Our dexterous contributor Charlie checks out the Imperial War Museum North, tucked behind Manchester United Old Trafford football ground, here’s her verdict.
…As a vintage lover, it’s very easy to glamorise some of the darker periods in our history. Picture a handsome man in a WWII army uniform and you think of Vera Lynn, Victory Rolls and underwear made of parachute silk.
You might not be thinking of families torn apart, death, evacuation and that handsome man going off to the horrors of war and not returning.
Though this sounds strong, it’s something we often forget and to be honest, my recent trip to the Imperial War Museum North was a little bit of a reality check. It’s all too easy to think of the romance of an era, rather than the reality.
Not that the Museum is all doom and gloom, far from it. It’s brilliant. It offers something for all levels of visitor, from someone with an avid interest, to the more casual visitor- perhaps a parent visiting with the kids.
The most important part of the Museum are the staff. They’re very knowledgeable and their activities such as What Nancy Did Next (a story told about Nancy, a WWII Land Girl, using puppets/dolls) to the Time Stack Handling sessions (where staff allow you to get hands on with artefacts) mean that even the youngest of visitor can learn comfortably.
Another striking element is the Big Picture Show. At set times every day, the rooms darken and images are projected onto the walls, accompanied by interviews and recordings on a specific subject. While we were there, the show covered ‘Children and War’. Listening to children talk about evacuation, separation, bombing and their experiences as child soldiers is probably harder on the adults than it is on the children.

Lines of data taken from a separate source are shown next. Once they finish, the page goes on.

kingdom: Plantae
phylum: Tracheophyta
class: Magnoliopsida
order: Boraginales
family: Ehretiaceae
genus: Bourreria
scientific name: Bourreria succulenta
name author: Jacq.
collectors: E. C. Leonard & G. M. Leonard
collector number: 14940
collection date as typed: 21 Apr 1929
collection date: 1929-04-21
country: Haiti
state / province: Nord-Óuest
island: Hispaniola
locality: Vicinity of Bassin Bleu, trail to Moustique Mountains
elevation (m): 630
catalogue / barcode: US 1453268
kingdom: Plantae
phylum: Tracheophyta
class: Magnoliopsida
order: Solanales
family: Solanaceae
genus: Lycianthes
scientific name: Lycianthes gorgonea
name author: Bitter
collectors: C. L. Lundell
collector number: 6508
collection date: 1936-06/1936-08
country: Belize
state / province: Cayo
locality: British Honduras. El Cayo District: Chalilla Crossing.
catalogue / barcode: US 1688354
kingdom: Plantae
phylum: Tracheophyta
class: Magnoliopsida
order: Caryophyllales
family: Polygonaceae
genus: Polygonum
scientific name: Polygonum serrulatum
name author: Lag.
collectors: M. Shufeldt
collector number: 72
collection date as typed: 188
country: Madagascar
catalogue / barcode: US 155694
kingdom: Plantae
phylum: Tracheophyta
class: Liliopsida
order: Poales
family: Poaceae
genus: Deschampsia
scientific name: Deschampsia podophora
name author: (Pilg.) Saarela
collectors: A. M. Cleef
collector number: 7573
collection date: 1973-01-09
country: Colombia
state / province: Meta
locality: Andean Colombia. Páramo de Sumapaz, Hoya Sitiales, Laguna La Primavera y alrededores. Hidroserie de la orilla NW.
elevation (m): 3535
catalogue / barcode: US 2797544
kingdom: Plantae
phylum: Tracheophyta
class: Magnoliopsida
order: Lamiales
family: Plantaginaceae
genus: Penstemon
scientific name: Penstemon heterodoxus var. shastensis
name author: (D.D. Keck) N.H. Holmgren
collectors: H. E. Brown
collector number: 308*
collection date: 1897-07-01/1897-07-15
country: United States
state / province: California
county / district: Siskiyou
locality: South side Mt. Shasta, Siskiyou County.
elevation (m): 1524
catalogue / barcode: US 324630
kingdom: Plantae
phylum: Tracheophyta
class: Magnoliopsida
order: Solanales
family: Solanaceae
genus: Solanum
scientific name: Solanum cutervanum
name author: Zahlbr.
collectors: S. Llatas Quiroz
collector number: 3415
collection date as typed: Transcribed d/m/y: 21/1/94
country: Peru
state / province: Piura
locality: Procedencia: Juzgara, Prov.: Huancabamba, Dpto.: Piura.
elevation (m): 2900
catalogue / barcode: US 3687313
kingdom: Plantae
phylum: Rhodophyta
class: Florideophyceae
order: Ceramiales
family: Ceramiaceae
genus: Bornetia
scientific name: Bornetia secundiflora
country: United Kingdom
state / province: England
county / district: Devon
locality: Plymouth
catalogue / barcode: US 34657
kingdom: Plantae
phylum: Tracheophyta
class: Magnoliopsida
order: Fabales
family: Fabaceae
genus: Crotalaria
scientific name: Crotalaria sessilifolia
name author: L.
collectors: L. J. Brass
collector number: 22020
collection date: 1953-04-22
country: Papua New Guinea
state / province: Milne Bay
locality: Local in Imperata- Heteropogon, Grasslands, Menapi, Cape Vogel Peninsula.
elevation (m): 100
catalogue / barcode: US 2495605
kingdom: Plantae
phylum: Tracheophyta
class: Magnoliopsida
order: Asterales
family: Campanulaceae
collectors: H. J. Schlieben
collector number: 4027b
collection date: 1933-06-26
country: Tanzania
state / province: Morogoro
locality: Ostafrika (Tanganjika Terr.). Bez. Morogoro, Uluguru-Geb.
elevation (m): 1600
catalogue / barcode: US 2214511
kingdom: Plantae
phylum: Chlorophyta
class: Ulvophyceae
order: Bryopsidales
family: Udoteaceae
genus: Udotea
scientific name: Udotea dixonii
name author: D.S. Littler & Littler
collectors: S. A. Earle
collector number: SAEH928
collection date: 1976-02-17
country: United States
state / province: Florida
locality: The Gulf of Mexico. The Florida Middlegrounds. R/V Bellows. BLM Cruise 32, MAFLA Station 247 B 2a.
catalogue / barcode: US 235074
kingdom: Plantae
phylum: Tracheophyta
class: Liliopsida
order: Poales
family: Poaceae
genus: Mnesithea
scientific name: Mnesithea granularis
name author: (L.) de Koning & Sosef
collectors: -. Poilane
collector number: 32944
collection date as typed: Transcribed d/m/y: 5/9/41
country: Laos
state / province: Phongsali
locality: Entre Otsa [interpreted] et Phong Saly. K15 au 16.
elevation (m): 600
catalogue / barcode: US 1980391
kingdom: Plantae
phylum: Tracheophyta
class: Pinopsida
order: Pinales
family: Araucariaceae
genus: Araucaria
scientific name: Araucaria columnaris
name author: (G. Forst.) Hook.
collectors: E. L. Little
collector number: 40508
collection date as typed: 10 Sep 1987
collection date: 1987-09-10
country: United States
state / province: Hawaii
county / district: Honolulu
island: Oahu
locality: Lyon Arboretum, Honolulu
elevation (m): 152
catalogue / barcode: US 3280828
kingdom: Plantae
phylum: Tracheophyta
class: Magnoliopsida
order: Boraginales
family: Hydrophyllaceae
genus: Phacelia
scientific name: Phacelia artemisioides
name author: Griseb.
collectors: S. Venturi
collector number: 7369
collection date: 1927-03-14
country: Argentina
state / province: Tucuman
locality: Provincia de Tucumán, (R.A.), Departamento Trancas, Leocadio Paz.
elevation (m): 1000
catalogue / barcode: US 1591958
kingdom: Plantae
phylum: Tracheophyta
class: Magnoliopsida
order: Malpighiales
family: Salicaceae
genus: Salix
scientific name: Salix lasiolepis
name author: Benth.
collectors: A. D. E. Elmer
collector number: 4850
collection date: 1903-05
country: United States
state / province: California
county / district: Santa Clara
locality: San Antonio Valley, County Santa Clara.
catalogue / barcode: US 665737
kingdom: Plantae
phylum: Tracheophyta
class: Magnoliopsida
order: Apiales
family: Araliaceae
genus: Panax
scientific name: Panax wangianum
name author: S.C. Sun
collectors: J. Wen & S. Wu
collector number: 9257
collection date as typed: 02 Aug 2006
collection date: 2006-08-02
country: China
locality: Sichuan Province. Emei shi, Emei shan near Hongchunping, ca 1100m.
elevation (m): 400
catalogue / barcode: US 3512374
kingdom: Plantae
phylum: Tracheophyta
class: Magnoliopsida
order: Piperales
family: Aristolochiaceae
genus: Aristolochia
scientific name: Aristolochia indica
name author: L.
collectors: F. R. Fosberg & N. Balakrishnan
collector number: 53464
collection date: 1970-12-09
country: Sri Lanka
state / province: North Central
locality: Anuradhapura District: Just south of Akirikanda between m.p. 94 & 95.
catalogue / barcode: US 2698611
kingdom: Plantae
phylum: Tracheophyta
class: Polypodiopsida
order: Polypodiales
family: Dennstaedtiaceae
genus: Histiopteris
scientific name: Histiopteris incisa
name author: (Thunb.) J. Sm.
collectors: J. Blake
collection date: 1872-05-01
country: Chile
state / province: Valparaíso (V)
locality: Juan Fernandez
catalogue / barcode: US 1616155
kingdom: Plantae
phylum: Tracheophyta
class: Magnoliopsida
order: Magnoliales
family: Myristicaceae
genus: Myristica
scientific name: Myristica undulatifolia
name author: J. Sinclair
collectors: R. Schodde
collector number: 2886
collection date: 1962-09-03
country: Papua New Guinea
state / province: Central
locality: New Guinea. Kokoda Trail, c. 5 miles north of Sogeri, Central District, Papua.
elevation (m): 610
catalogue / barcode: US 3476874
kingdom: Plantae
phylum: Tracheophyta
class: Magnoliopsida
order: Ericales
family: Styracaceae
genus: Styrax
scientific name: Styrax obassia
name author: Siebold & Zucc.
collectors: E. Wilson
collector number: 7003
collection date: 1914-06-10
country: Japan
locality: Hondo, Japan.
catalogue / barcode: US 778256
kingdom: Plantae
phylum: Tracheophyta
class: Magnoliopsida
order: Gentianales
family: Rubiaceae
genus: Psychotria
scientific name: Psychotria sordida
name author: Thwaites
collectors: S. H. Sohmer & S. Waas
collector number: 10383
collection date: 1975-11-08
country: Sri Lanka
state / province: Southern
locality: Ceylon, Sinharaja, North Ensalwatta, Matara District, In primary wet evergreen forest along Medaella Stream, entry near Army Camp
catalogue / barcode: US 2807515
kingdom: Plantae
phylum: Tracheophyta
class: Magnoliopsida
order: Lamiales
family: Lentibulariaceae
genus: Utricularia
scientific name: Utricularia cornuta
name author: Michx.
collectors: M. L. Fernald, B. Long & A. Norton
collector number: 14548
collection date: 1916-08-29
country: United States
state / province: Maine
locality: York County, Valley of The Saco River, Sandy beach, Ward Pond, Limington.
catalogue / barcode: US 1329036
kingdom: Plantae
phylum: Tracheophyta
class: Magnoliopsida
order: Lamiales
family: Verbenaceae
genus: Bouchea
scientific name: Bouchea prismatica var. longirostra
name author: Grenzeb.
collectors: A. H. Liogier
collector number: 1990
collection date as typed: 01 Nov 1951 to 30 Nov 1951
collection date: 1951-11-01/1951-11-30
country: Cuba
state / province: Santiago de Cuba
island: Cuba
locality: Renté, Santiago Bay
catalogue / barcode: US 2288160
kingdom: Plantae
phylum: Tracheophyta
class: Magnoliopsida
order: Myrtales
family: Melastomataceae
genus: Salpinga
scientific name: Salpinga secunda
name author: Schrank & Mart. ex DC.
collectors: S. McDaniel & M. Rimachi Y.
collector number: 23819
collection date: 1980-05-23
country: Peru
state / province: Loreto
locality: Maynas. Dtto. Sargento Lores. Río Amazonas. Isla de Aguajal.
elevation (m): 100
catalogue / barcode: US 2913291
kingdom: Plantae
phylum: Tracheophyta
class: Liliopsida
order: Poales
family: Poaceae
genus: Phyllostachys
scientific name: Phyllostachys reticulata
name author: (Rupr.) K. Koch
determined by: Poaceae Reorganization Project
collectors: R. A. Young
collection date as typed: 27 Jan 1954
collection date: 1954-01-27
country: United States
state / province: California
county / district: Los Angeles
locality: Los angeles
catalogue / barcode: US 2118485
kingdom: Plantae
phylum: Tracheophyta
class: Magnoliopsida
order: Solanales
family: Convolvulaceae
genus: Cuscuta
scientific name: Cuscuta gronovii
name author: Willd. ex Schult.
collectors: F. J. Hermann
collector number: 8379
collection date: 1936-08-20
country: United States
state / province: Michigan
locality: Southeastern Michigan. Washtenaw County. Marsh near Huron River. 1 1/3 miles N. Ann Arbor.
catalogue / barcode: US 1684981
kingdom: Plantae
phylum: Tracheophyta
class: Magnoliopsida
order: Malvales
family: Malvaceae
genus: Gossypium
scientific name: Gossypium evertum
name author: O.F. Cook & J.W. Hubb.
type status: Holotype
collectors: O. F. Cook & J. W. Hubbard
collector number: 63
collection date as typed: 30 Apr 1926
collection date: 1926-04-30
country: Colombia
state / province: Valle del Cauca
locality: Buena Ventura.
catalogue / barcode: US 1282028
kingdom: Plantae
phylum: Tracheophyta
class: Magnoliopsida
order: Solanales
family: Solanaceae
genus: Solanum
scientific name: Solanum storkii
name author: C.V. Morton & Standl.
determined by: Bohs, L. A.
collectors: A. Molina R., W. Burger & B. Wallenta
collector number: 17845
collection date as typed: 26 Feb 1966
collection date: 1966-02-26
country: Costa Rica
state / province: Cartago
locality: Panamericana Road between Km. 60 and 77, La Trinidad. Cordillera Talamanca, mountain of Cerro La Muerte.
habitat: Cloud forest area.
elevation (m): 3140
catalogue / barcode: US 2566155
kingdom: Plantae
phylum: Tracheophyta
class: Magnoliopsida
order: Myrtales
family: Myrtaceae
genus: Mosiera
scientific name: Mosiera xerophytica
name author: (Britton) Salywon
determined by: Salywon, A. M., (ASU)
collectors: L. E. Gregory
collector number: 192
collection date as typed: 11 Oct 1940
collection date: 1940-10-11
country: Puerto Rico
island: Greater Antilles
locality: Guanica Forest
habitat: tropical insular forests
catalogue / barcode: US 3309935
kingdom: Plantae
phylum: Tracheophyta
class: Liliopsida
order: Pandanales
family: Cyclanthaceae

However, before we surround ourselves with the negative, there are positives to be found in war. The exhibition Saving Lives: Frontline Medicine in a Century of Conflict is incredible. Looking at medicine on the front line, from the earliest conflicts to the present day, it charts some of the developments in medicine that may not have been possible without war. Without the extreme conditions on the battlefield, or the particular wounds experienced, we may not have developed so many techniques that save lives every day.
I cannot praise it enough. Conflict is such an important part of our history and time creates distance and romance, but it’s the reality that is important.
How else are we going to avoid it in future?